Of the 14 different programs offered in Alexandria, five require students to study in cohorts, according to the center’s Web site. Two of such programs include counseling and publishing.

GW’s Foggy Bottom campus also has a cohort masters program in counseling, but unlike Foggy Bottom, the Alexandria campus requires its students to have three years of work experience prior to acceptance, said Rebecca Dedmond, assistant professor of counseling and director of Alexandria’s counseling cohort.

“Because these students have already been out . they’re probably not as interested in an on-campus experience,” said Dedmond about Alexandria students as compared to Foggy Bottom graduate students.

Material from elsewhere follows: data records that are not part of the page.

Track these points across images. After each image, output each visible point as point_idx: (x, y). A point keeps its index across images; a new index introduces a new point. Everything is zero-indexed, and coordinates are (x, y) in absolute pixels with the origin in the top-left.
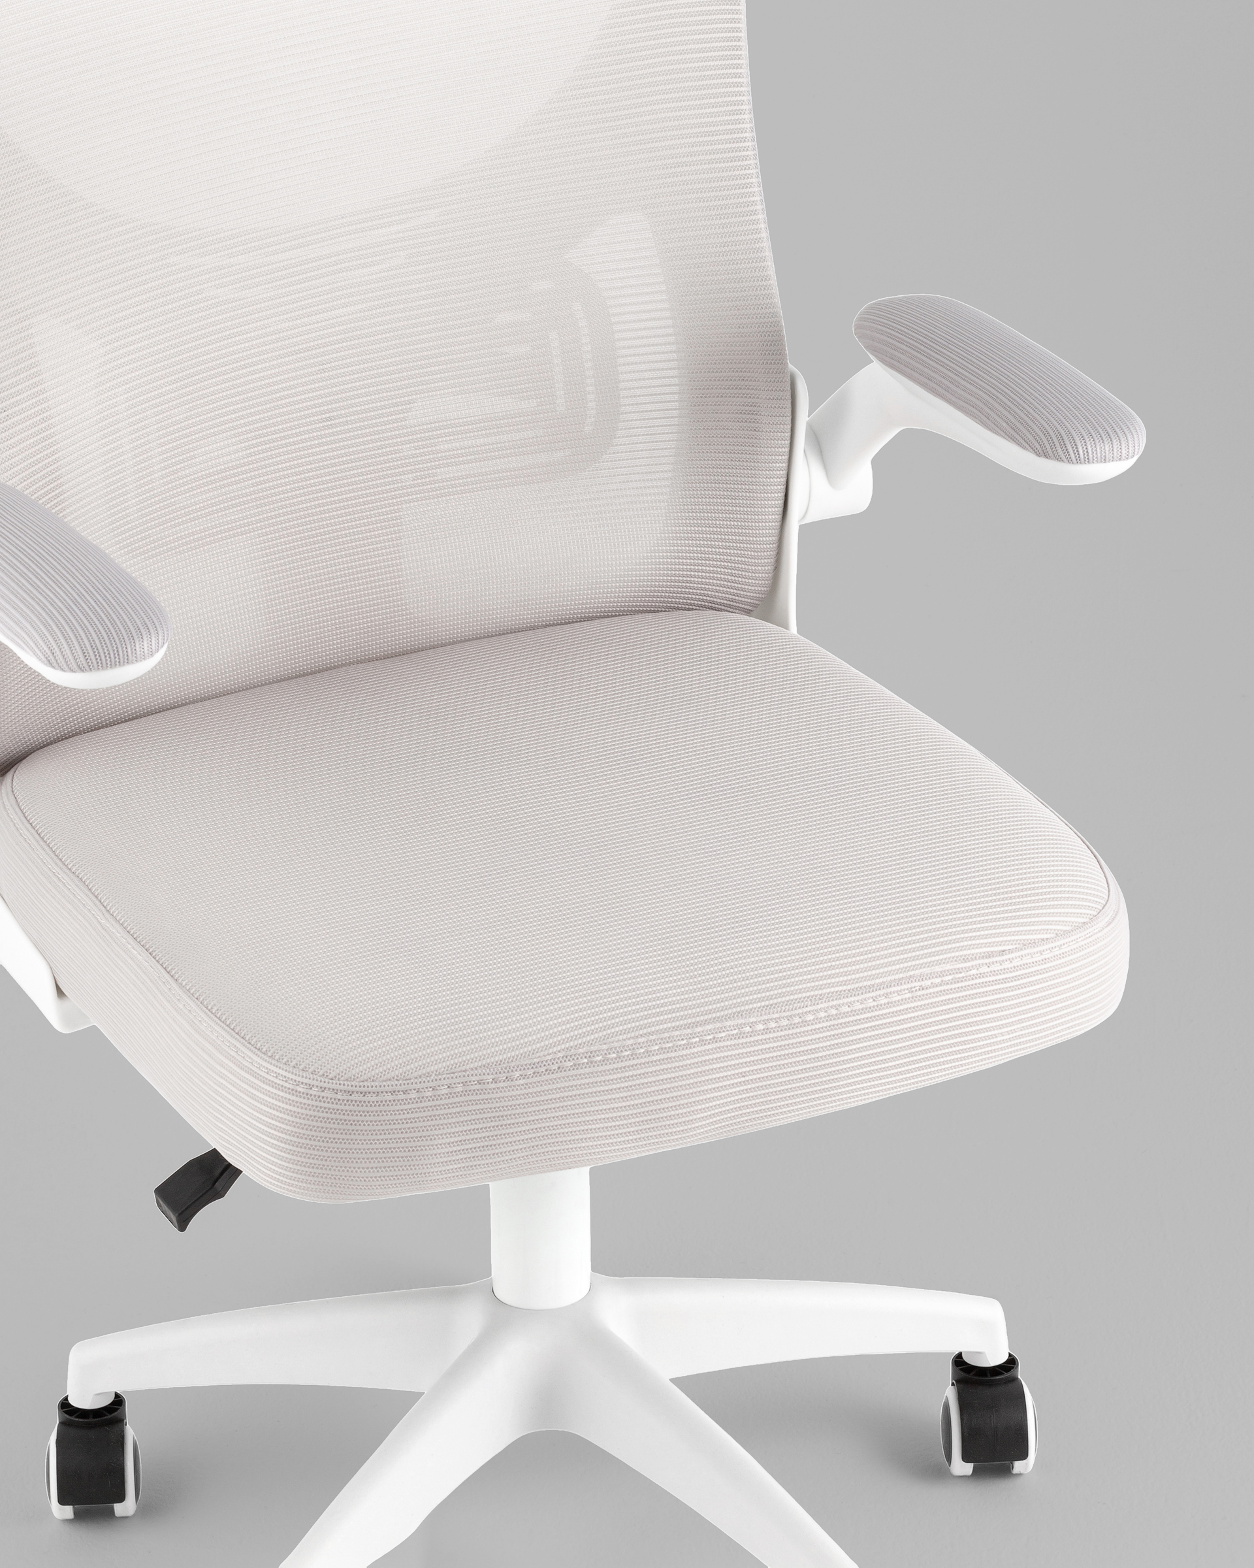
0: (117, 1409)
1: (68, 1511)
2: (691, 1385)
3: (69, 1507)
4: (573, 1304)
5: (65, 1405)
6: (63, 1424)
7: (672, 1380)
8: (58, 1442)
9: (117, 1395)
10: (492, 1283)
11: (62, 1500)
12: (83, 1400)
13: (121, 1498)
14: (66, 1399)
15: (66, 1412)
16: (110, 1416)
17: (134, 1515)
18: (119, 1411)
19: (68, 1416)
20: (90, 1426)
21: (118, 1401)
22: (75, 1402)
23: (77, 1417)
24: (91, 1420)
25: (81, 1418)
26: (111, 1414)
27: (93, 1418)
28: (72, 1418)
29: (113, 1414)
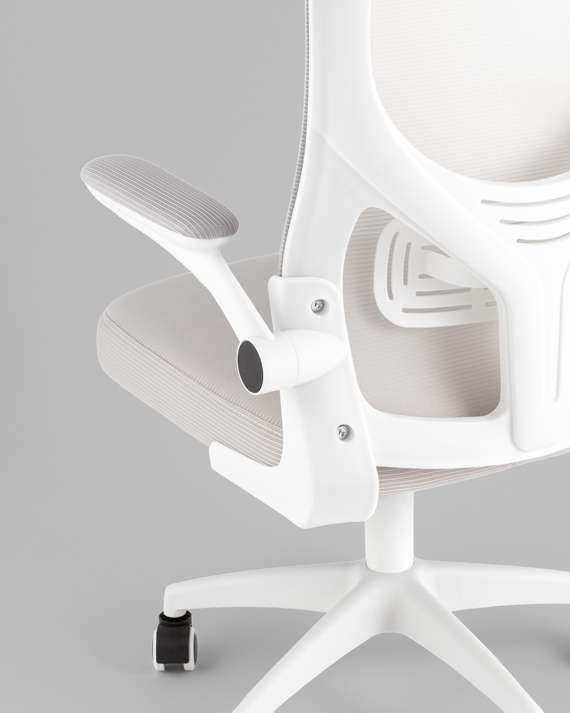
0: (187, 618)
1: (161, 667)
2: (461, 615)
3: (162, 664)
4: (404, 572)
5: (162, 616)
6: (161, 624)
7: (453, 612)
8: (158, 633)
9: (187, 612)
10: (366, 561)
11: (159, 661)
12: (171, 613)
13: (187, 661)
14: (163, 613)
15: (162, 619)
16: (183, 622)
17: (194, 670)
18: (188, 619)
19: (163, 621)
20: (172, 626)
21: (188, 615)
22: (168, 614)
23: (167, 621)
24: (174, 623)
25: (169, 622)
26: (184, 620)
27: (175, 622)
28: (165, 622)
29: (185, 621)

Ann Merchant, a part-time professor for the master’s in publishing program, said the cohort helps to foster camaraderie between the students. Merchant teaches a class on Thursday evenings about market strategies.

“They had a semester with one another before this class,” Merchant said about her Thursday-night students. “So you can really tell that they’ve definitely formed a relationship.”

Despite the students’ seemingly close connection, Merchant said they probably do not feel connected to GW in its entirety.

“It’s hard to know how connected they are to the University in a core sort of way,” she said.

Merchant said she likes to start her classes by asking students to answer questions that reveal something about their personalities. She added that the questions help to liven up the class and also help students to learn about one another.

Every student is required to answer out loud, and some even prepare their answers before class, said Merchant, who provides students with these questions beforehand.

Last Thursday, the question was, if you could invite three people to dinner, dead or alive, who would they be?

Sitting in the back of Merchant’s classroom, Comer knew his answers well before class started. Abraham Lincoln, Martin Luther King and Kofi Annan, he said.

Although Comer never goes to GW’s main campus and didn’t know that Trachtenberg is the president of the University, he did say he’s a GW sports fan when the teams are winning.